Ce que l’on pourrait qualifier de droit de ne pas laisser produire une vérité sur soi — que l’on pourrait désigner comme une extension radicale du droit à ne pas savoir, appliqué en amont même de la production d’une connaissance médicale — n’est pas sans susciter des difficultés, puisque dans certaines situations, l’occultation de ces informations, inconnues du patient et du médecin, pourrait affecter les droits des tiers (on songe à des maladies transmissibles). 

- Le patient donne son consentement à l’utilisation d’une IA et celle-ci décèle un risque. Le patient peut-il refuser d’être informé des résultats IA ou son consentement initial recouvre-t-il en quelque sorte la délivrance de cette information ?

Il nous semble que la portée de ce consentement doit être nuancée : acquiescer à l’usage d’une IA ne doit pas emporter le consentement de connaître toutes les informations recueillies par elle. Le droit de ne pas savoir a été conçu pour des situations dans lesquelles un médecin propose au patient une information relative à un diagnostic ou un pronostic. Mais l’IA bouleverse ce cadre : elle peut découvrir de manière automatique et non sollicitée des facteurs de risque (par exemple, une prédisposition à une maladie rare, une corrélation comportementale avec des troubles cognitifs, ou des marqueurs génétiques incidentels). 

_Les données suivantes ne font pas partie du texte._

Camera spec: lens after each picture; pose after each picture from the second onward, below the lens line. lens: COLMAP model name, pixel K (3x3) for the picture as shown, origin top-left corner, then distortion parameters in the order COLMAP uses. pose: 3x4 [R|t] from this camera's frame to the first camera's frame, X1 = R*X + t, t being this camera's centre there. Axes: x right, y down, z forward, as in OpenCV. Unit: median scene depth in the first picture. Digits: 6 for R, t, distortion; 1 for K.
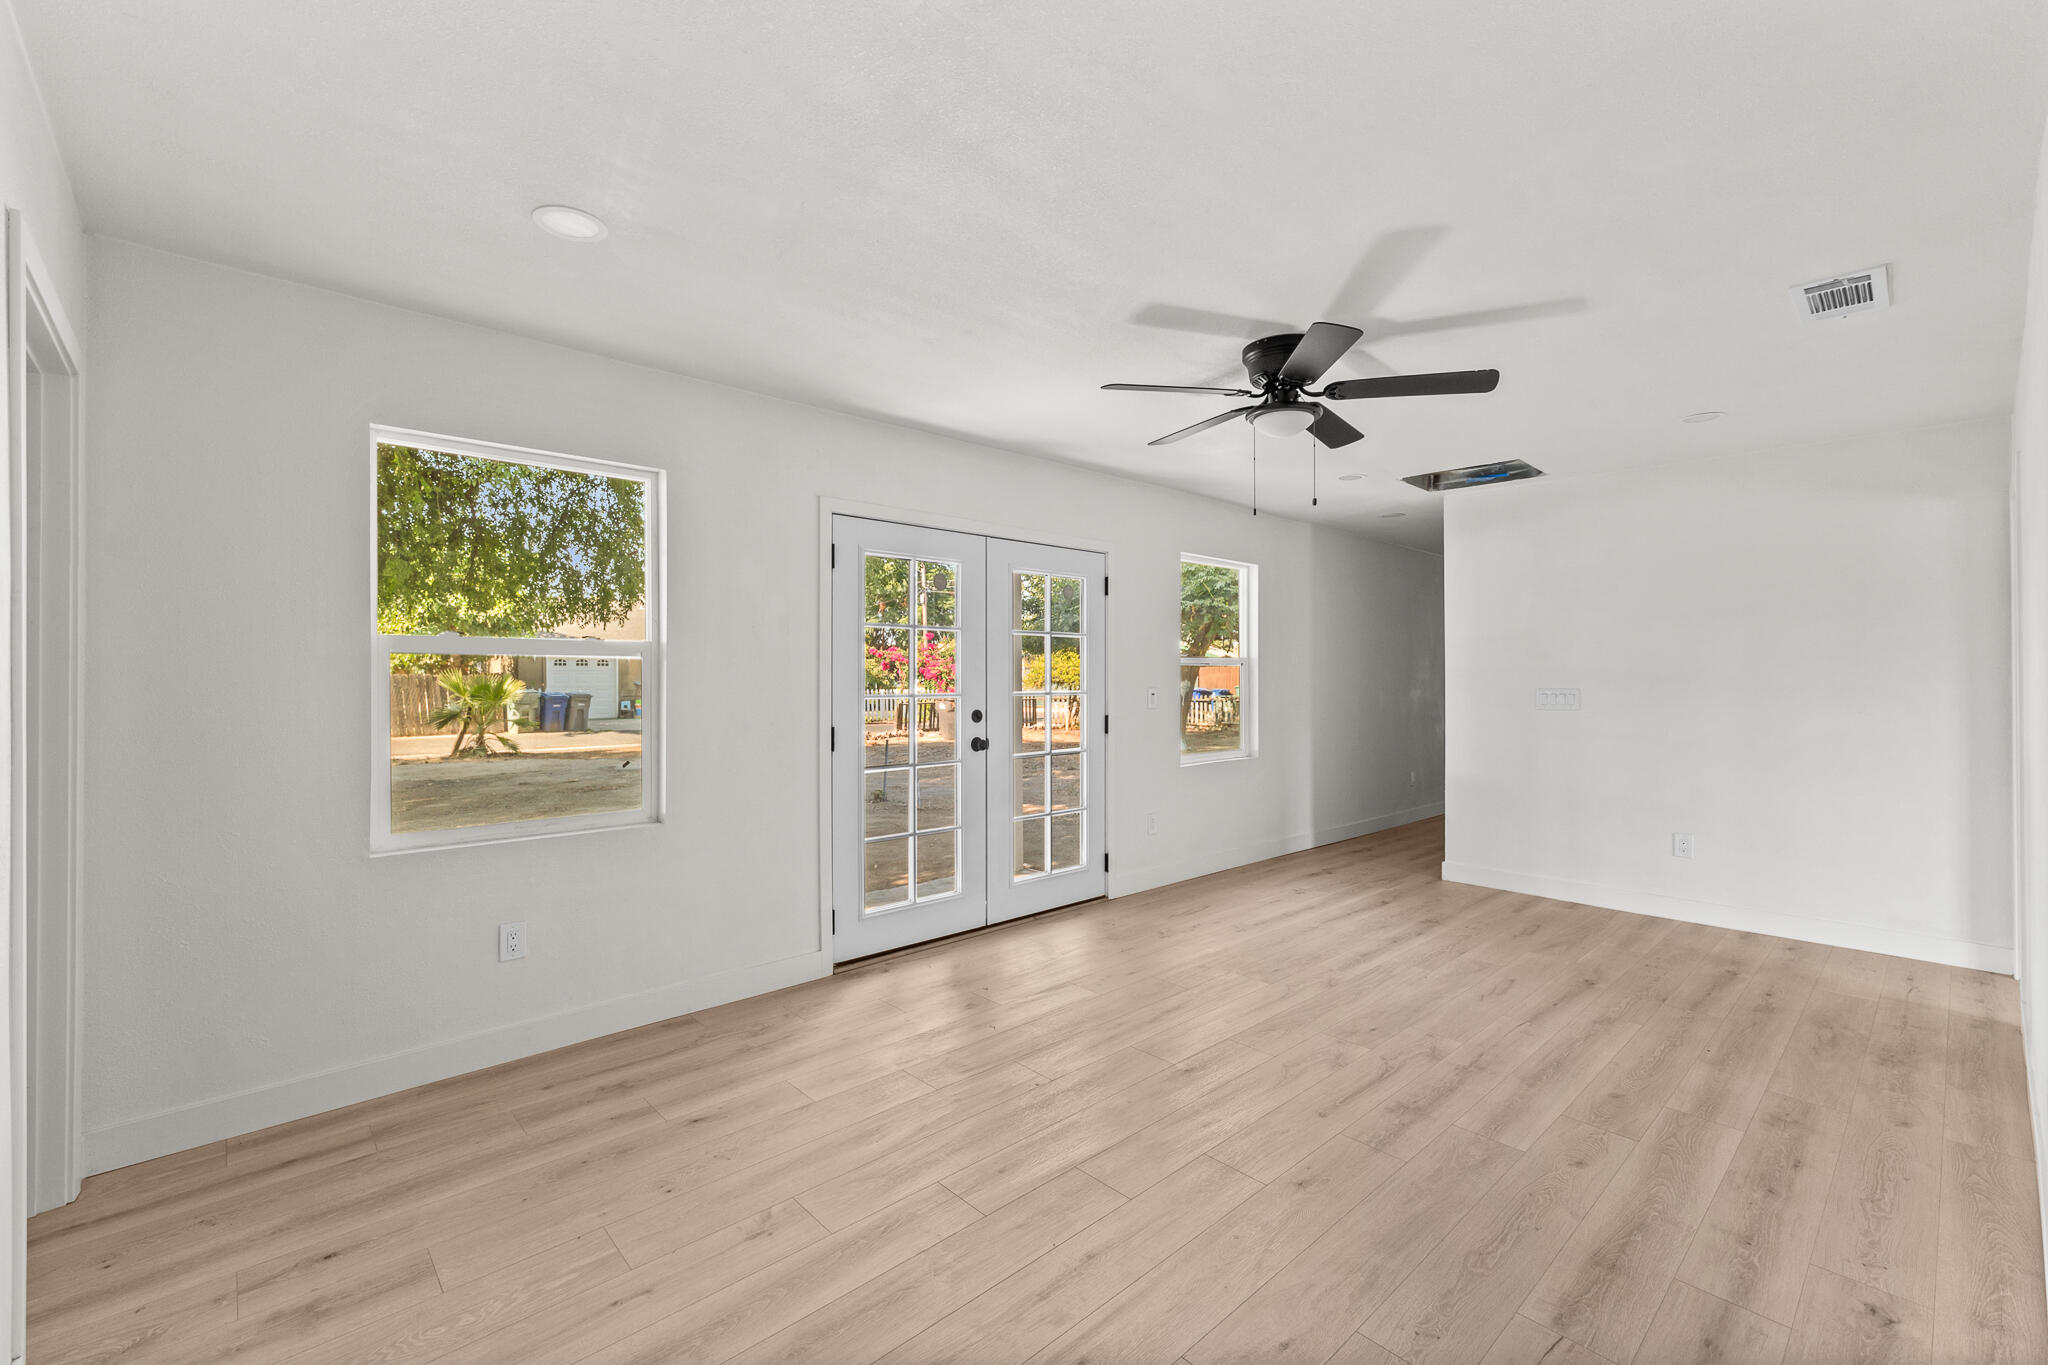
lens RADIAL K [[864.0, 0, 1026.3], [0, 864.0, 674.2], [0, 0, 1]] dist [0.002571, 0.000430]
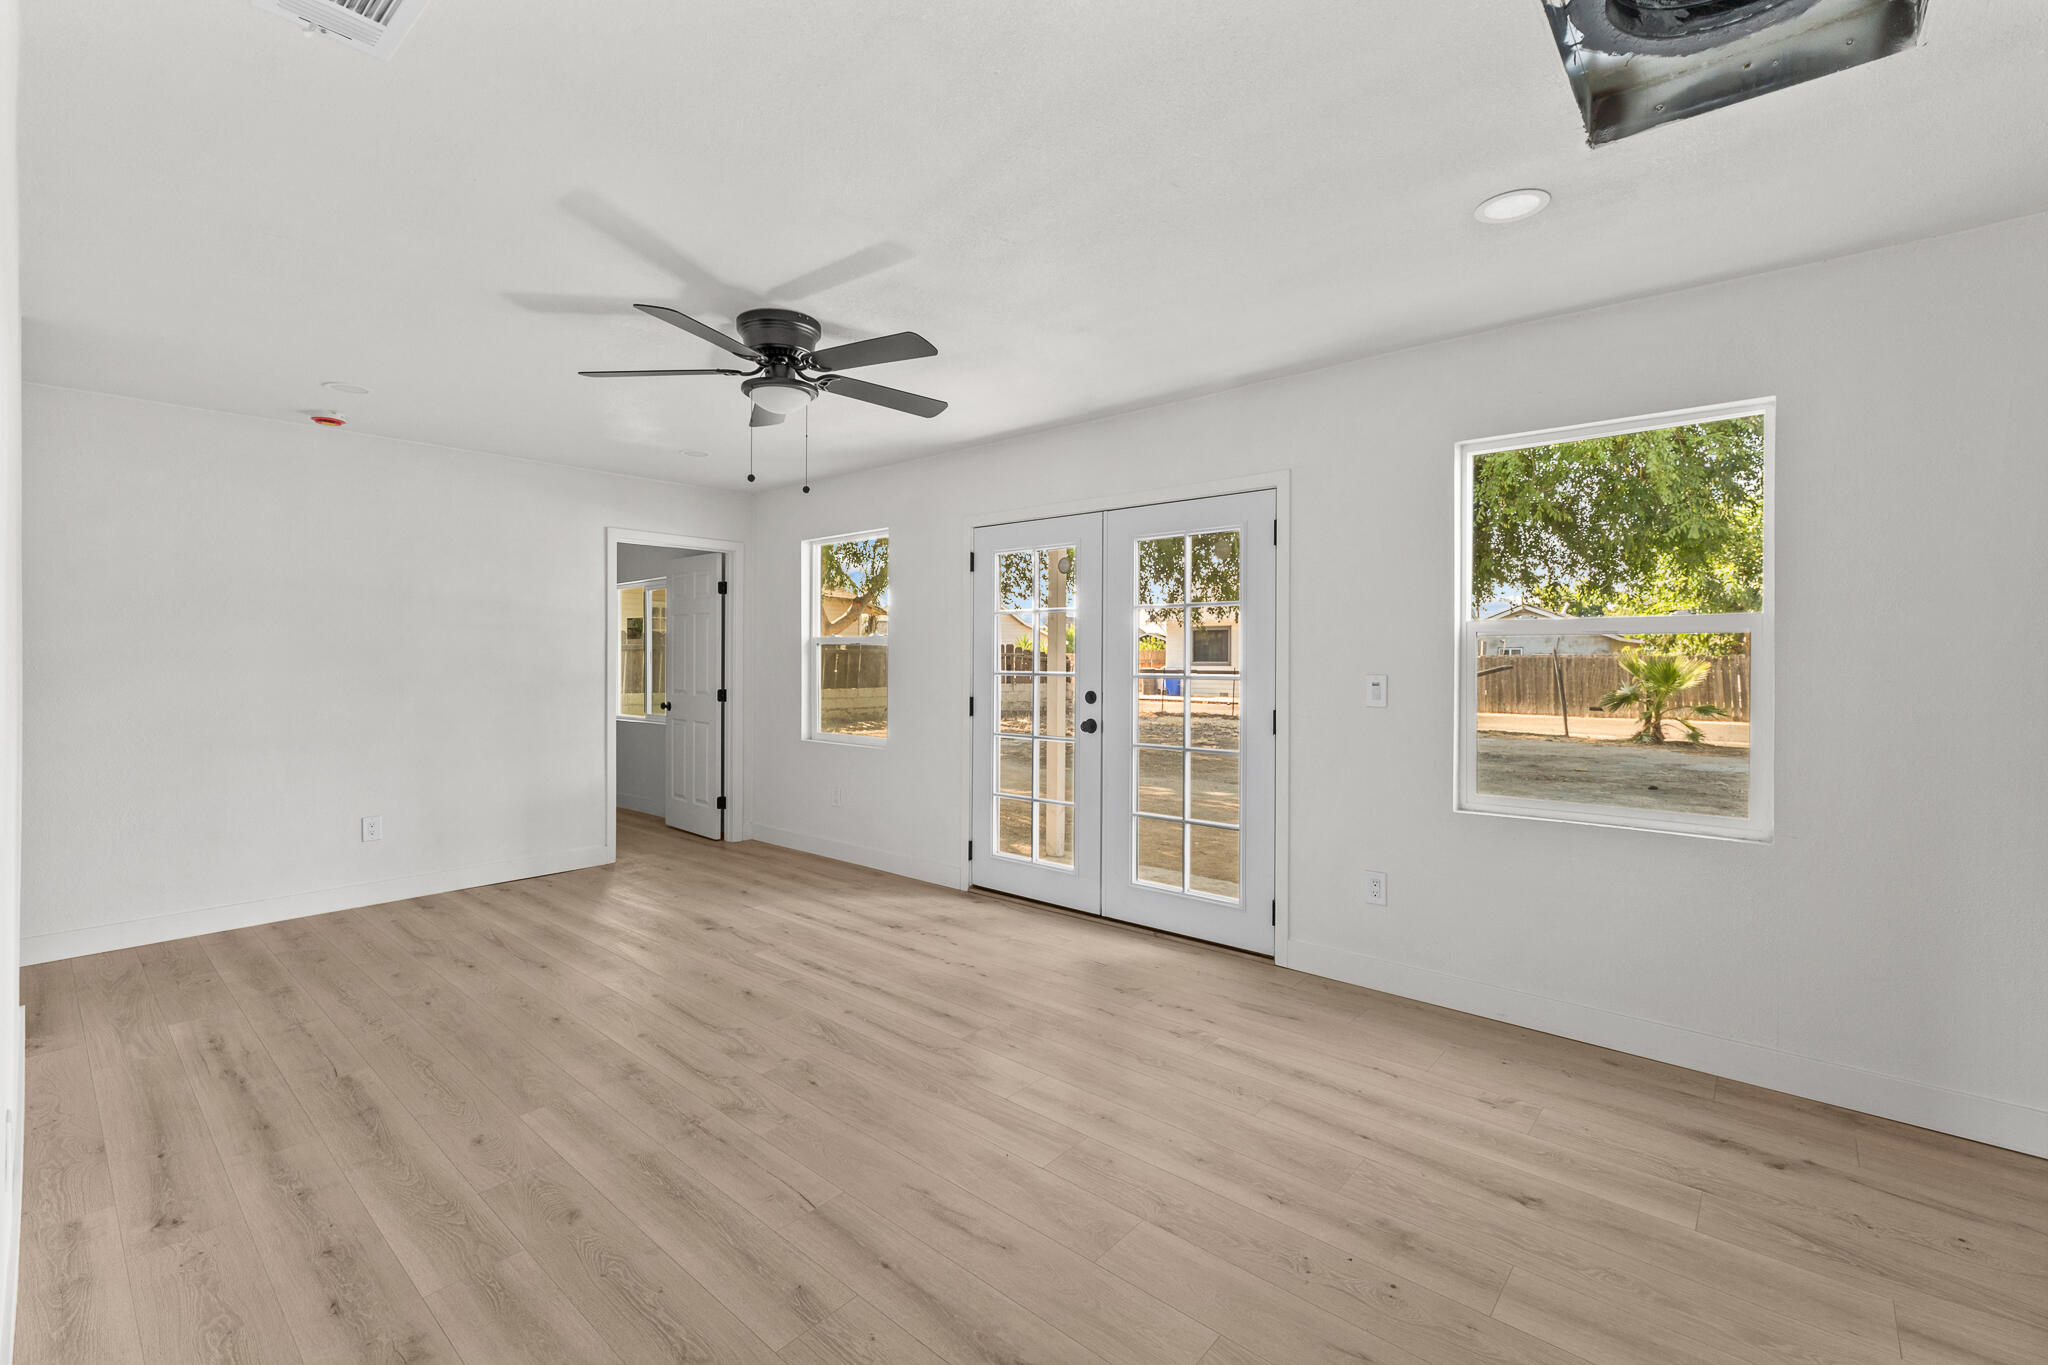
lens RADIAL K [[882.1, 0, 1030.5], [0, 882.1, 663.7], [0, 0, 1]] dist [0.007019, 0.000008]
pose [[0.108491, 0.005639, -0.994081, 1.313515], [0.003070, 0.999977, 0.006007, 0.005930], [0.994093, -0.003703, 0.108471, 1.161826]]
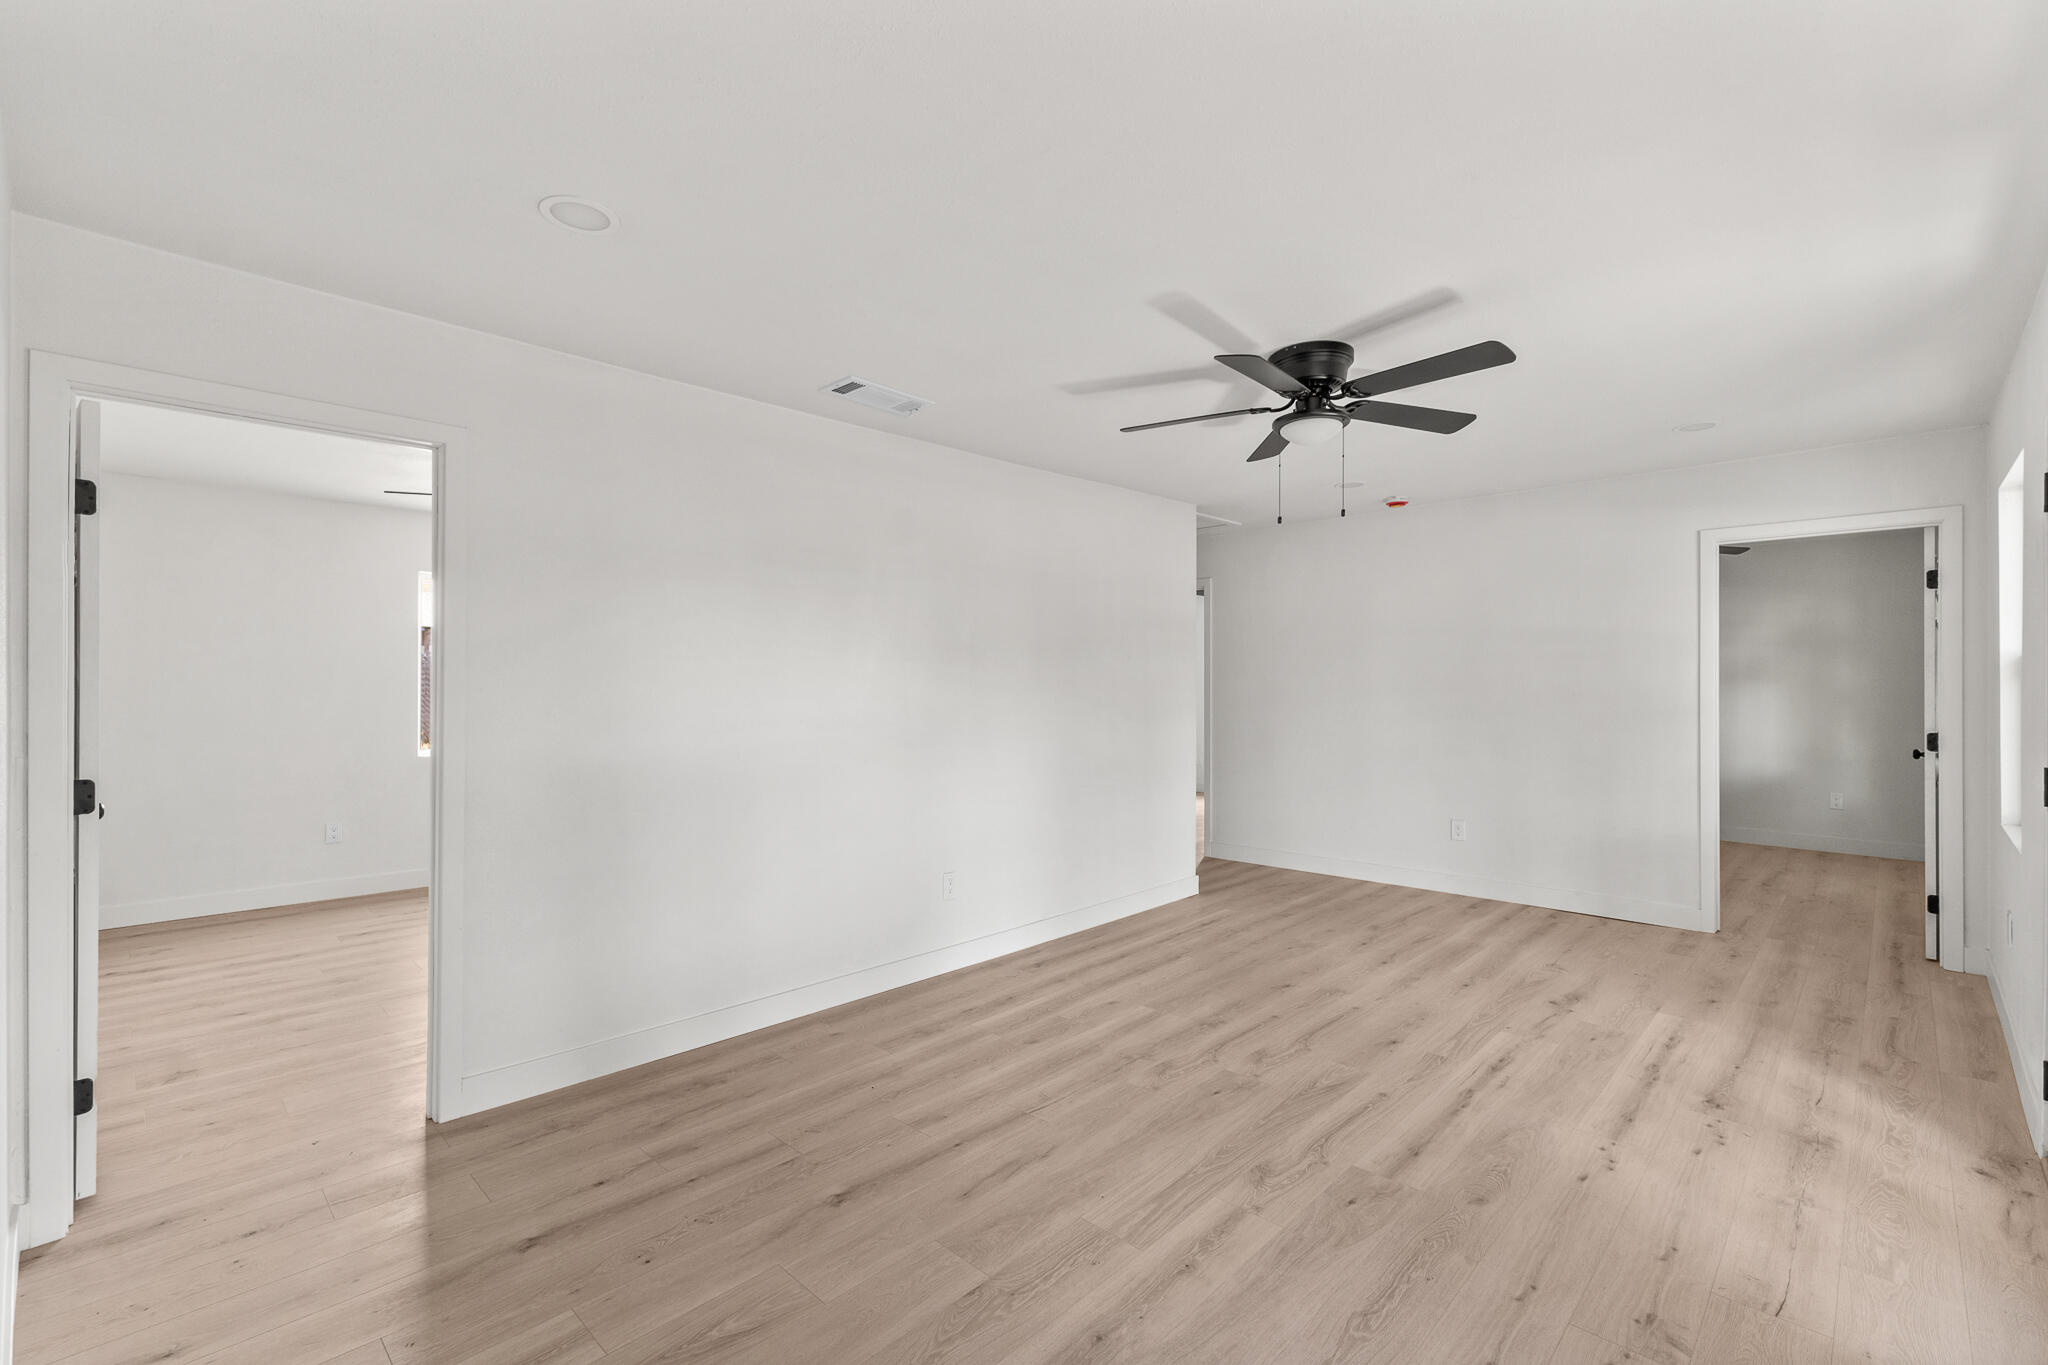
lens RADIAL K [[891.4, 0, 1023.3], [0, 891.4, 694.3], [0, 0, 1]] dist [0.008113, 0.000030]
pose [[-0.998705, 0.005086, -0.050622, 0.667691], [0.004756, 0.999967, 0.006649, -0.000527], [0.050654, 0.006399, -0.998696, 1.970596]]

Dans cette dernière hypothèse, le patient pourra à notre sens faire usage de ce droit à ne pas savoir, sauf présence d’une des exceptions citées ci-dessus (danger grave pour un tiers ou prévention urgente et nécessaire).

Mais il convient aussi de prendre en compte un autre principe : l’obligation légale d’information prévue à l’article L. 1111-2 CSP :

« Toute personne a le droit d’être informée sur son état de santé. Cette information porte sur les investigations, traitements ou actions de prévention proposées, leur utilité, leur urgence éventuelle [...] ».

Rappelons aussi l’exigence d’un consentement libre et éclairé exposé à l’alinéa 3 de l’article L. 1111-4 CSP :

« Aucun acte médical ni aucun traitement ne peut être pratiqué sans le consentement libre et éclairé de la personne et ce consentement peut être retiré à tout moment ».

De ceci, il peut être déduit que :

Le médecin a une obligation positive d’informer dès lors qu’il existe une possibilité de traitement ou de prévention.

Cette information est jugée indispensable à la prise de décision du patient.

Le droit à ne pas savoir trouve ici ses limites : il ne peut s’exercer au détriment du devoir de soins.

Ainsi, lorsqu’un traitement ou une prévention est possible, l’intérêt du patient à recevoir l’information prime sur son droit à l’ignorer

Pour conclure, il est possible de percevoir une certaine incohérence : dans l’hypothèse où le patient choisit de ne pas recourir à l’IA, son droit à ne pas savoir sera parfaitement rempli, alors que dans lorsqu’il aura consenti à l’utilisation de l’IA, son droit à ne pas savoir sera primé par celui d’être informé de son état de santé lorsque la prévention ou le traitement sera possible.